President Joe Biden is remaining insistent on his economic agenda as Republicans across both chambers of Congress, only one of which the party controls, contemplate methods of undercutting it.
After a report on inflation from the Commerce Department showed the rate of price increases slightly rising in January, Biden said he’d be standing against a series of specific efforts by Republicans that could upend the progress already made. There are even concerns about Republicans dragging out negotiations over raising what’s known as the debt limit, which covers past spending obligations.
“As I’ve long said, there may be setbacks along the way, but we face global economic challenges from a position of strength,” Biden commented Friday. “And I will not allow my Republican friends in Congress to undermine that strength. Some of them have supported raising costs through a repeal of the Inflation Reduction Act, cutting taxes for the wealthy and large corporations, cutting critical programs that American seniors and families count on, or taking the full faith and credit of the United States hostage.” The Inflation Reduction Act, which is the budget reconciliation deal passed by Congressional Dems and signed by the president last year, contains provisions designed, among other things, to drive down prescription costs for those on Medicare — something Sen. Rick Scott (R-Fla.) incredulously tried to describe as somehow amounting to cutting back Medicare benefits in the way that’s normally meant, which would entail shrinking the program.

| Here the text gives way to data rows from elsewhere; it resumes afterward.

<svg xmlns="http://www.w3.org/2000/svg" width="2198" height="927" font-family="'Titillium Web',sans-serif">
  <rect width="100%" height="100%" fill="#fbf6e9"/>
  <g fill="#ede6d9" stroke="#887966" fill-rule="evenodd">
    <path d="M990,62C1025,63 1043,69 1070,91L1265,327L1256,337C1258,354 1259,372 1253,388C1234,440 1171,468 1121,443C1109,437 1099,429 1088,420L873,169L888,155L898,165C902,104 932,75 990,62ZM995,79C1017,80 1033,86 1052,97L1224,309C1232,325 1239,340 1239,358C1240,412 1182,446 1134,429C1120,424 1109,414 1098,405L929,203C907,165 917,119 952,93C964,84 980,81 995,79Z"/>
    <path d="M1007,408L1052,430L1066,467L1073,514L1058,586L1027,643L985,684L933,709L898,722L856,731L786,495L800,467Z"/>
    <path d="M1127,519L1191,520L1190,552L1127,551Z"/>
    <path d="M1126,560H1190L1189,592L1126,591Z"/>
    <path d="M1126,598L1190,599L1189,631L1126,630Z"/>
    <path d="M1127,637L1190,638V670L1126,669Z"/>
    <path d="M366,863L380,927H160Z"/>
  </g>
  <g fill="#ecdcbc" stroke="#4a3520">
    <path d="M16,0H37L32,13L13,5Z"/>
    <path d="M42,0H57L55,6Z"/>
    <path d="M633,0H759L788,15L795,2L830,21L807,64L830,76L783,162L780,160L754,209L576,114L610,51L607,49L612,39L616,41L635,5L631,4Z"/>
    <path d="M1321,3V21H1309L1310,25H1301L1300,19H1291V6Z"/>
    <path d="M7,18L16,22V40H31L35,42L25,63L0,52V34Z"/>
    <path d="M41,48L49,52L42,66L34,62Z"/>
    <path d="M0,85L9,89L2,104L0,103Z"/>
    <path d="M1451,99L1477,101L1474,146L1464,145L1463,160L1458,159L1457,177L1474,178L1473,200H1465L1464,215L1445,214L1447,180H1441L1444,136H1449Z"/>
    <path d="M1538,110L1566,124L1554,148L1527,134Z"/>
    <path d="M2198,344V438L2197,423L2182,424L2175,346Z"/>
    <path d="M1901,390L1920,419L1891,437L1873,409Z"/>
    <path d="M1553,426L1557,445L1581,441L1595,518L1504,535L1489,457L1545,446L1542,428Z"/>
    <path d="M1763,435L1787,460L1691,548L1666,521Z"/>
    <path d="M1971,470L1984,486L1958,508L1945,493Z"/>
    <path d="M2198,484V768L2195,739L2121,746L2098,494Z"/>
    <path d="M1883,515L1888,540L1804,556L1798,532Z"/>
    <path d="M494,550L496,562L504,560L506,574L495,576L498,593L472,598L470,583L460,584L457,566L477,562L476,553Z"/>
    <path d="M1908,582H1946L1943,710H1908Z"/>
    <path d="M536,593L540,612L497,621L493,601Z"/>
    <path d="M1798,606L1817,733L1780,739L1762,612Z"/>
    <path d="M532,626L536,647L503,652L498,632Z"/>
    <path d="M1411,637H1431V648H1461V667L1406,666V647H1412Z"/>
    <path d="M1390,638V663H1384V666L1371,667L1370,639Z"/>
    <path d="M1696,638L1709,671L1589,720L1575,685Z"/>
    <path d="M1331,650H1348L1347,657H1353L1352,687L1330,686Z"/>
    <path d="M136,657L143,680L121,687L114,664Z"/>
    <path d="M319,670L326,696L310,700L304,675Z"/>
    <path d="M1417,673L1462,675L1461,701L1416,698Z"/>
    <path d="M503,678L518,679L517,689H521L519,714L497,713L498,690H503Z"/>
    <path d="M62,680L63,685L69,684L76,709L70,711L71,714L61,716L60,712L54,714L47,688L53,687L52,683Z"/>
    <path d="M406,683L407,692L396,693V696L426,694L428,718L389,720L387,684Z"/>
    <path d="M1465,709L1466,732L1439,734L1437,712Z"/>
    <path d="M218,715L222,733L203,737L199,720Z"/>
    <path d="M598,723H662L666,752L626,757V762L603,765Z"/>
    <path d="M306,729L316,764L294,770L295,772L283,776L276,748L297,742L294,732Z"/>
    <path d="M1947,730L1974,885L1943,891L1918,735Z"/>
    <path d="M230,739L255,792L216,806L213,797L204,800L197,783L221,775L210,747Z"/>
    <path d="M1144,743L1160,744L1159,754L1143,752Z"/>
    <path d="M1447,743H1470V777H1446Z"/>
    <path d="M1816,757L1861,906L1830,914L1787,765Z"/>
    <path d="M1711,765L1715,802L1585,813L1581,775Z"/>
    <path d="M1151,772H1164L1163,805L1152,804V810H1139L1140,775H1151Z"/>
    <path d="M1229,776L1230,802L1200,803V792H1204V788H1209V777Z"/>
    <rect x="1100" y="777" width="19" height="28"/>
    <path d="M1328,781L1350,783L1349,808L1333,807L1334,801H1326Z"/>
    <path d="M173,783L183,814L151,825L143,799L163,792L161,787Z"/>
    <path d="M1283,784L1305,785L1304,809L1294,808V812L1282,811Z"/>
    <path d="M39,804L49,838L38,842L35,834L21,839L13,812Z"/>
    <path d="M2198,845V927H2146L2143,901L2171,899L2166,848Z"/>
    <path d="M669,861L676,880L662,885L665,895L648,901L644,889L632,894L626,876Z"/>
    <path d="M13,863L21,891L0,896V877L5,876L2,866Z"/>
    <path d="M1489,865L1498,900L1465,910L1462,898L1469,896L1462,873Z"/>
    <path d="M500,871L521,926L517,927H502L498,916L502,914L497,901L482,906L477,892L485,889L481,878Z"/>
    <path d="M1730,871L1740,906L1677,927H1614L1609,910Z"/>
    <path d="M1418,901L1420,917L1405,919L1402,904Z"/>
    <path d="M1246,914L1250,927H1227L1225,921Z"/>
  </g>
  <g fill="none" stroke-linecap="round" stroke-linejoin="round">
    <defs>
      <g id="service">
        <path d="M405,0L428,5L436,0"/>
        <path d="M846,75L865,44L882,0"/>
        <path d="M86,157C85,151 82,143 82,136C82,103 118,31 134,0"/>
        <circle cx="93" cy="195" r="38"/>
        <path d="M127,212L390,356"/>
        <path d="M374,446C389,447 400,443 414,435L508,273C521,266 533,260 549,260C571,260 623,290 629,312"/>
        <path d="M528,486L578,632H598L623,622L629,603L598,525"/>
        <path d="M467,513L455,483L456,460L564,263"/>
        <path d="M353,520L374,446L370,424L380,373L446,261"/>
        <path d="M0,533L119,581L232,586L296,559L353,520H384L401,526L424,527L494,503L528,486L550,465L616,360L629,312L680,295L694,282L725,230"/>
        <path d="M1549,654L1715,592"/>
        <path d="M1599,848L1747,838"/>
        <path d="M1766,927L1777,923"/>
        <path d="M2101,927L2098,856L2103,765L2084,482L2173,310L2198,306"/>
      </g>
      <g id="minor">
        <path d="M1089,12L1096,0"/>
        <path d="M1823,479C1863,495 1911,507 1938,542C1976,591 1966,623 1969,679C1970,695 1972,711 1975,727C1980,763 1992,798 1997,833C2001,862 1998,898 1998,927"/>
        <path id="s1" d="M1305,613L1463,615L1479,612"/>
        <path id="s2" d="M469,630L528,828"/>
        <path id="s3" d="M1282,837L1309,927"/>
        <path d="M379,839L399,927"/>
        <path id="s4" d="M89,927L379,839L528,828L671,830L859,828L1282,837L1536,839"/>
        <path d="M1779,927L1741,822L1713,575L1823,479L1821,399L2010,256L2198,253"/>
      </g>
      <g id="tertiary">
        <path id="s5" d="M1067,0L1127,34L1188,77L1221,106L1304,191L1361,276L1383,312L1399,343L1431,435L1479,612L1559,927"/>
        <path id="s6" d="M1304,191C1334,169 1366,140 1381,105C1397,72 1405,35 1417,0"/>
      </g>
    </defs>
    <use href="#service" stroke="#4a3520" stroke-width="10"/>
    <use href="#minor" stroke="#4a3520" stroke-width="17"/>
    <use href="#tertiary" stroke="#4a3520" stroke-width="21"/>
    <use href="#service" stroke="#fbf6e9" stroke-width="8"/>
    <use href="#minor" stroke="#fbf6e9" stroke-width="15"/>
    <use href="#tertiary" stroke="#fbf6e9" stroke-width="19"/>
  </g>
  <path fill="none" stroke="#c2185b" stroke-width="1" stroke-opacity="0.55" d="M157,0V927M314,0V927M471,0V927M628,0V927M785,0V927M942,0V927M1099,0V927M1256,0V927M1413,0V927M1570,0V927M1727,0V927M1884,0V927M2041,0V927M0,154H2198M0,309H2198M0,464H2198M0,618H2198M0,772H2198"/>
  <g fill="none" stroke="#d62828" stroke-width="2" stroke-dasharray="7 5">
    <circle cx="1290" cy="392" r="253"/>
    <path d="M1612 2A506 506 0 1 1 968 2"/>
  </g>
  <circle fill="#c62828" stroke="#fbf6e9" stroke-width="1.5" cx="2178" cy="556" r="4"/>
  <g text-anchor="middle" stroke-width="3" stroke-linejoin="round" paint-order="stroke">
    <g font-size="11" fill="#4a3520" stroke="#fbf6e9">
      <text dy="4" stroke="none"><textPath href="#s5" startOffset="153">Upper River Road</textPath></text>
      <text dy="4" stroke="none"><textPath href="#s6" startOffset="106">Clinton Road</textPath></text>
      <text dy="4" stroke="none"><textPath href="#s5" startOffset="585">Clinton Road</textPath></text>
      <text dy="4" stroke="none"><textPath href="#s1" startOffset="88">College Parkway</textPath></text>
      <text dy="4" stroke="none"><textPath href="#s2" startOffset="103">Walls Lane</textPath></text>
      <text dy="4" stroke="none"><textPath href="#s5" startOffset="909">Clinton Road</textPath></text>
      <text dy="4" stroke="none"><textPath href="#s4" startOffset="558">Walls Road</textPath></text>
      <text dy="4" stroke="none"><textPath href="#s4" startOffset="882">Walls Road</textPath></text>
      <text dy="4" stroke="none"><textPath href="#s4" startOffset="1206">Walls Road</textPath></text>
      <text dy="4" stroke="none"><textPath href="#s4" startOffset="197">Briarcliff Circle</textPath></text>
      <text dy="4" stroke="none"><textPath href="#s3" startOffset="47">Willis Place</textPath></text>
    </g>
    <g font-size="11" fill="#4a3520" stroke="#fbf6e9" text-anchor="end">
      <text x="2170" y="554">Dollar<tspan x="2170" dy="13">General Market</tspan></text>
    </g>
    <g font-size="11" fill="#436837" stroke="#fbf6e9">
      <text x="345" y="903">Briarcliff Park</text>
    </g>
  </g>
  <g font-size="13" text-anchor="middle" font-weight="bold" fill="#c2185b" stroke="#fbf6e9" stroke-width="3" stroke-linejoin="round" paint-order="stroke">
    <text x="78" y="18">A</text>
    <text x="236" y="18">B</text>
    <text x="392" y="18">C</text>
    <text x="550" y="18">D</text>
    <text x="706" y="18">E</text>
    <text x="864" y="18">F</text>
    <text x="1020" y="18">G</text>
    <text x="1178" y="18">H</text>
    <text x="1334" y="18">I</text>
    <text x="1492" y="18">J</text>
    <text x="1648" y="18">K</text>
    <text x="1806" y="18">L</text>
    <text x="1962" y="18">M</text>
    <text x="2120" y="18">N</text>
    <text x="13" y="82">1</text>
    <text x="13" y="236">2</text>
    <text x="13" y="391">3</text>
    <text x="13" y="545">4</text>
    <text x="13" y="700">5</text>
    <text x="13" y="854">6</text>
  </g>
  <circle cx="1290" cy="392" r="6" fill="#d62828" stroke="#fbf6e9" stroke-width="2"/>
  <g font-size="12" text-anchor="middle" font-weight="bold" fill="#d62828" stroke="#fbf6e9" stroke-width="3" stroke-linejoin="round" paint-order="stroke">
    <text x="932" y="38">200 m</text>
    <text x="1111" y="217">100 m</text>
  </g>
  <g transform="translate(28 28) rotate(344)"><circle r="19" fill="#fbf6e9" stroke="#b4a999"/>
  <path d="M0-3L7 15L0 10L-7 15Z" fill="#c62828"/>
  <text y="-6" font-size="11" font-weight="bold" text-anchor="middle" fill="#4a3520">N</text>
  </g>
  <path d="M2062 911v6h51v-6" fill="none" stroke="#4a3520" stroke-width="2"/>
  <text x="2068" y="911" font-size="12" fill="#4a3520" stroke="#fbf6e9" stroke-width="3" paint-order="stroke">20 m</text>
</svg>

If costs are going down without effect on the tangible benefits available, that’s different. “When I travel the country, I see optimism for this year and the years ahead,” Biden added earlier this week. “The optimism of families with just a little bit more breathing room thanks to our work to get workers back into jobs. The optimism of a record numbers of Americans applying to start a small business. The optimism of a young construction worker at the groundbreaking of a billion-dollar factory for clean energy or microchips.” It’s true. There have been consistently positive signs in the job market, like drops — even just last month — in the numbers of new claims for unemployment benefits and a persistently low unemployment rate.
The same set of metrics from the Commerce Department indicating prices went up at a slightly higher rate in January also seemed to indicate that an increase in disposable incomes of Americans surpassed that change on a month-to-month basis! A category identified as personal income in current dollars went up by 0.6 percent in January from December, the same as the inflation rate, but a category ID’ed as disposable personal income grew by two percent in current dollars and 1.4 percent in 2012 dollars, another way of looking at growth that’s at least somewhat distanced from inflation.